▶ [Requirement]: The job is to find each line of the records below that includes the word "expectations" and copy it.

▶ [Information supplied]:
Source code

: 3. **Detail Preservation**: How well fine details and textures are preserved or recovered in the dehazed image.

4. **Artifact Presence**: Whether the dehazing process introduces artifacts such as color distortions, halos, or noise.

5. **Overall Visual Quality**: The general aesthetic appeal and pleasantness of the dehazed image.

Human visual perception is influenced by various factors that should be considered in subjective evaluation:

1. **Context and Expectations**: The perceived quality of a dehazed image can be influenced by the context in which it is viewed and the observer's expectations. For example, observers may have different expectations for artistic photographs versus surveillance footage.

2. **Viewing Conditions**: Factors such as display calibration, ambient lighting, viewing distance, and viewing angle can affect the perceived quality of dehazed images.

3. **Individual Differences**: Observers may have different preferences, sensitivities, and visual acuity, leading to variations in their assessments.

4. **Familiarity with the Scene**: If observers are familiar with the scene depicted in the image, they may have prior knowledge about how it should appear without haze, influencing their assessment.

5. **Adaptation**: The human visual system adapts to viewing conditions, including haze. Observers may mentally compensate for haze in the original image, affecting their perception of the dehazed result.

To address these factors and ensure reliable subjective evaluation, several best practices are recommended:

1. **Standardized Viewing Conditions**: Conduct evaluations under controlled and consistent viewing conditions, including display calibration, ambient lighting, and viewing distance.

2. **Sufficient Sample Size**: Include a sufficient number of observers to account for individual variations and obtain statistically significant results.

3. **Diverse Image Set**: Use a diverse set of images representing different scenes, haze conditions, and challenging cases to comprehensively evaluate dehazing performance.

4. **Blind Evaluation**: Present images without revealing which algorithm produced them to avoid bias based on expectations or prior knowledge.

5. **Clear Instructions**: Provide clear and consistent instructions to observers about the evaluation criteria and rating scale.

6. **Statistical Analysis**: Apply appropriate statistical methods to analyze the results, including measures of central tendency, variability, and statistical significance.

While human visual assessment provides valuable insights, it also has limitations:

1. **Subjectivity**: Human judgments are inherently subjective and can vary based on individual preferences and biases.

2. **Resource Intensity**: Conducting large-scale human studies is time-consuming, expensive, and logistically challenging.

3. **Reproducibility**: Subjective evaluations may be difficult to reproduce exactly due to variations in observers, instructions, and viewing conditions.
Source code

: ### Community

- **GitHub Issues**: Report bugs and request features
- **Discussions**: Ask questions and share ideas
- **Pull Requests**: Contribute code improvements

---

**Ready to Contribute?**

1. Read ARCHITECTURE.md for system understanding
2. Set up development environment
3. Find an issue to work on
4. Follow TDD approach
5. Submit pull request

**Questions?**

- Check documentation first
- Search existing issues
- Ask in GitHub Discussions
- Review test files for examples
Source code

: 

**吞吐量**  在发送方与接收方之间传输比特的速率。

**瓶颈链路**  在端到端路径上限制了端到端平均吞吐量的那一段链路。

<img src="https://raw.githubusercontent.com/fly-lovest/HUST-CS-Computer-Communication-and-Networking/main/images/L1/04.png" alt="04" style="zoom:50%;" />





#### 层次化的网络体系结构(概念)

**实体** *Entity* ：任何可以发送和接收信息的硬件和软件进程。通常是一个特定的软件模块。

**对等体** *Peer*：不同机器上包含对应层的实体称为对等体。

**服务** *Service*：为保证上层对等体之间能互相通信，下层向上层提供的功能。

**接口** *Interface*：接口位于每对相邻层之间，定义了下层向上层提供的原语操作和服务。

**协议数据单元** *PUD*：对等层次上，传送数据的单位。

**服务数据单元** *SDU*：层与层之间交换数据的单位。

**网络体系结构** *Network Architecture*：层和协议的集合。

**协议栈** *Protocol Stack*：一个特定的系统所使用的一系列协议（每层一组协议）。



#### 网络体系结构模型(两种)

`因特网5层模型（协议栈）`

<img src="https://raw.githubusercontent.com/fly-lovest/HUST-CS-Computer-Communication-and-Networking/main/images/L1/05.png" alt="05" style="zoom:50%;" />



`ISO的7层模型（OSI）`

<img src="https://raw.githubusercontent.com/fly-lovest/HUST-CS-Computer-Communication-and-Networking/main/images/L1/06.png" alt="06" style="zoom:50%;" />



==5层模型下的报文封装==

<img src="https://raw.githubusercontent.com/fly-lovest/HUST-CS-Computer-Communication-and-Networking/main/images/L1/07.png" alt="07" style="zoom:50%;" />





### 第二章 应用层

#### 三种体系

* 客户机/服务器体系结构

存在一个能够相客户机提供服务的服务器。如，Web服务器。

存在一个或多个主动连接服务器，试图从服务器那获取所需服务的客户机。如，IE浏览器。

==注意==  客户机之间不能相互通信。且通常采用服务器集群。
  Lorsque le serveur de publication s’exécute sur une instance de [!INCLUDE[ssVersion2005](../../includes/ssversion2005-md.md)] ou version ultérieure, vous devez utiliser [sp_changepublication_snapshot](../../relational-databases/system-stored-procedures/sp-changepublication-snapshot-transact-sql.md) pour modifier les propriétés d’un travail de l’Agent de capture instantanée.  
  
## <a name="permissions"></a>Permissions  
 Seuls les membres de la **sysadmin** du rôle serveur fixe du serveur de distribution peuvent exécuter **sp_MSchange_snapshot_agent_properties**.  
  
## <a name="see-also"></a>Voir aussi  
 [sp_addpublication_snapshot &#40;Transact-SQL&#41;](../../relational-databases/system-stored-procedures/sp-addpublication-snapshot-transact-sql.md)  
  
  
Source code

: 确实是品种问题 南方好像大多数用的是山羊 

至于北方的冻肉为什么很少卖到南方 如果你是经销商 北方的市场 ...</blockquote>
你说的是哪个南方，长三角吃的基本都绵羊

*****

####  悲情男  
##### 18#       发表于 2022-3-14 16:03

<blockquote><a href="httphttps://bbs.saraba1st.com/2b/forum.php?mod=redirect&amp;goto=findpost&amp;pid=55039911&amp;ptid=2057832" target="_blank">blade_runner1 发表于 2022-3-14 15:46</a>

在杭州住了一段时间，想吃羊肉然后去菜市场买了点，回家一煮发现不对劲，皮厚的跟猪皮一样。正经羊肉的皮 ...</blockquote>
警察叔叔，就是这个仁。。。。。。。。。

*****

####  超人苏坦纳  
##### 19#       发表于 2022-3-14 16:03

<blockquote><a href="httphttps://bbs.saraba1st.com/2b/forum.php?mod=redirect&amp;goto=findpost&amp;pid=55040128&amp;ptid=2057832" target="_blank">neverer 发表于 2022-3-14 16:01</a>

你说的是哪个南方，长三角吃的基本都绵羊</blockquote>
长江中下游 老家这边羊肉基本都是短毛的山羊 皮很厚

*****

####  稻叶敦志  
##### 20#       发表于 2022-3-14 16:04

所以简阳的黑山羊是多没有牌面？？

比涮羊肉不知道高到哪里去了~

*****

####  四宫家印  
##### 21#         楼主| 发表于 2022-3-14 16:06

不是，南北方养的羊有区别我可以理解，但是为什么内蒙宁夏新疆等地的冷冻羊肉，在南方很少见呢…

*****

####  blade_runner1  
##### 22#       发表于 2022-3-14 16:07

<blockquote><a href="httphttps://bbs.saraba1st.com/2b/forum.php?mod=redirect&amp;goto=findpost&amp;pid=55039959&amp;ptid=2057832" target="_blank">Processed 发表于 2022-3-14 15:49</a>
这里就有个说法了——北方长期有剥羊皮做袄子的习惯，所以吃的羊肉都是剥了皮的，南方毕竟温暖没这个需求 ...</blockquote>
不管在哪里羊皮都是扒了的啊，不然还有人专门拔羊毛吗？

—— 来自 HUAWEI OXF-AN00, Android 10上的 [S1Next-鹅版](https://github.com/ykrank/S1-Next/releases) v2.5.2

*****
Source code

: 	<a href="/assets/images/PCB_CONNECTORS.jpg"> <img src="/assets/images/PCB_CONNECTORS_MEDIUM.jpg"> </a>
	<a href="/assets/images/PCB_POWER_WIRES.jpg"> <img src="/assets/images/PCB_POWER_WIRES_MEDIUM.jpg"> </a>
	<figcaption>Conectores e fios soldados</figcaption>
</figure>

▶ [Reply to the exercise]:
1. **Context and Expectations**: The perceived quality of a dehazed image can be influenced by the context in which it is viewed and the observer's expectations. For example, observers may have different expectations for artistic photographs versus surveillance footage.
4. **Blind Evaluation**: Present images without revealing which algorithm produced them to avoid bias based on expectations or prior knowledge.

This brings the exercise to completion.